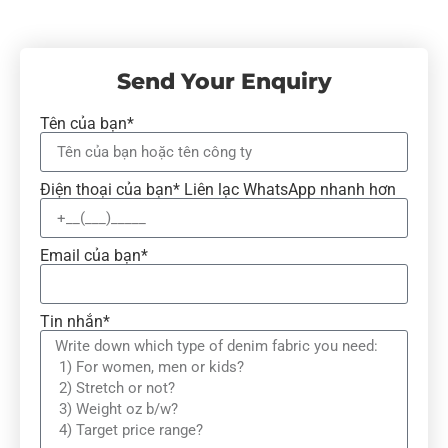
Send Your Enquiry
Tên của bạn*
Điện thoại của bạn* Liên lạc WhatsApp nhanh hơn
Email của bạn*
Tin nhắn*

☆ ☆ ☆ ☆

→ **WHAT IS NEEDED**: Pictures are to be left out. Otherwise, copy the material above exactly.

→ **YOUR SOLUTION**:
Send Your Enquiry
Tên của bạn*
Điện thoại của bạn* Liên lạc WhatsApp nhanh hơn
Email của bạn*
Tin nhắn*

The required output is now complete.